[Data excerpts]
= Beginning of Section =

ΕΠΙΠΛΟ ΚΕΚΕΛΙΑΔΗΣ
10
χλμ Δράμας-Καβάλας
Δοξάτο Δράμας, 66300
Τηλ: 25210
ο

= End of Section =

**Work to be completed**
For this exercise, set down all of the entries again word for word.

**Output below**
ΕΠΙΠΛΟ ΚΕΚΕΛΙΑΔΗΣ
10
χλμ Δράμας-Καβάλας
Δοξάτο Δράμας, 66300
Τηλ: 25210
ο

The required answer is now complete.